Cindy Redman was baptized, confirmed and married at Christ Lutheran Church in Catonsville, Md., and so were her children. So the reality of the 102-year-old church closing its doors is “just too sad to think about,” says Cindy.
Christ Lutheran is an ELCA congregation experiencing declining membership and fewer contributions in the offering plate.
But Cindy is not fazed. “We believe that we can turn these trends around,” she says.
Christ Lutheran is one of 159 congregations receiving grants in 2011 to help revitalize their mission and ministry plans.
“We want to guide congregations in discerning their purpose and developing a new mission plan, so that they can help meet the needs, hopes and dreams of their communities,” says Neil Harrison, who assists ELCA congregations in their renewal process.
According to Neil, more than $2.48 million has been authorized by this church to help congregations with their plans, support ethnic-specific strategies and work among the poor, imprisoned and people living with disabilities.
To help congregations in this process, a new resource —“Re-Rooting in God’s Mission: Transformational Ministry 2.0” — is scheduled for release this fall.
The renewal process is one way that congregations “can turn around and get new life, particularly in a church that has been declining,” says Wolfgang D. Herz-Lane, bishop of the ELCA Delaware-Maryland Synod, Baltimore.
He says every renewal plan should have five components: worship and hospitality, outreach and evangelism, also leadership development, and stewardship and resource development, and prayer and Bible study.

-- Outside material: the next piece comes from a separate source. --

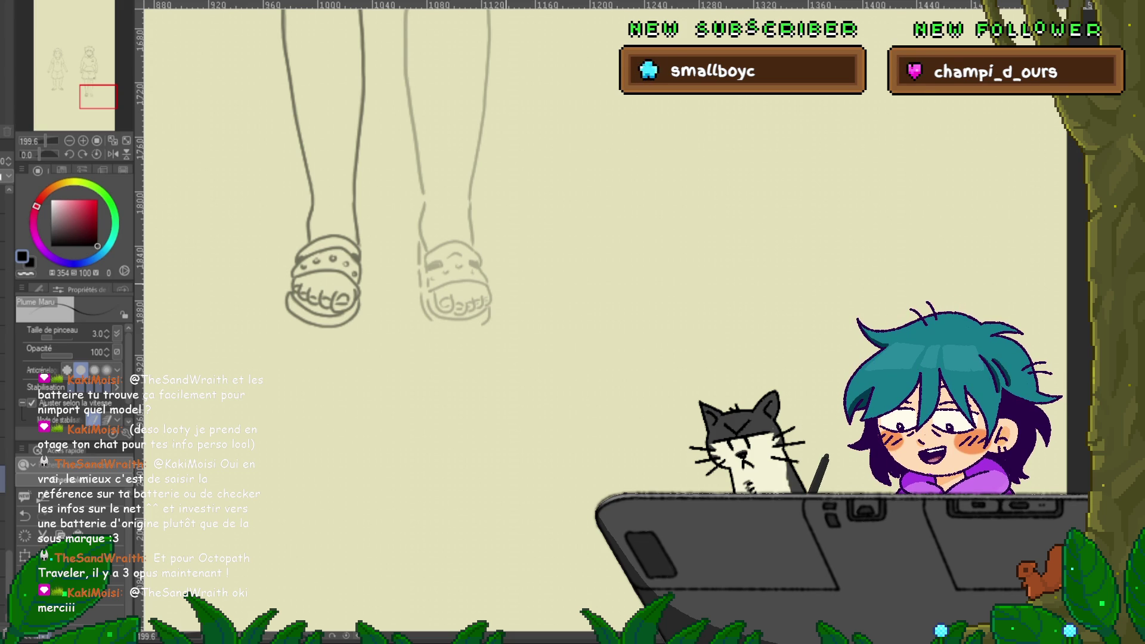
scroll(597, 322, "up", 5)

“We don’t do anything without prayer and Bible study,” he says.
“When Wolfgang met with us 14 months ago to (consult) with us about the option of redevelopment, we just knew that we had to take the chance,” says Cindy.
“It is our hope and our prayer that we will be able to call a pastor or deacon that has specific training in mission redevelopment,” she says. It is also Cindy’s prayer that the congregation will maintain its nursery school, which is well-known in the community.
“The nursery serves between 60 and 80 children a year with part-time and full-time services,” she says. “It’s a great ministry for us and the community. We don’t want to see that die. Our renewal plan will be about sharing God’s work in the community.”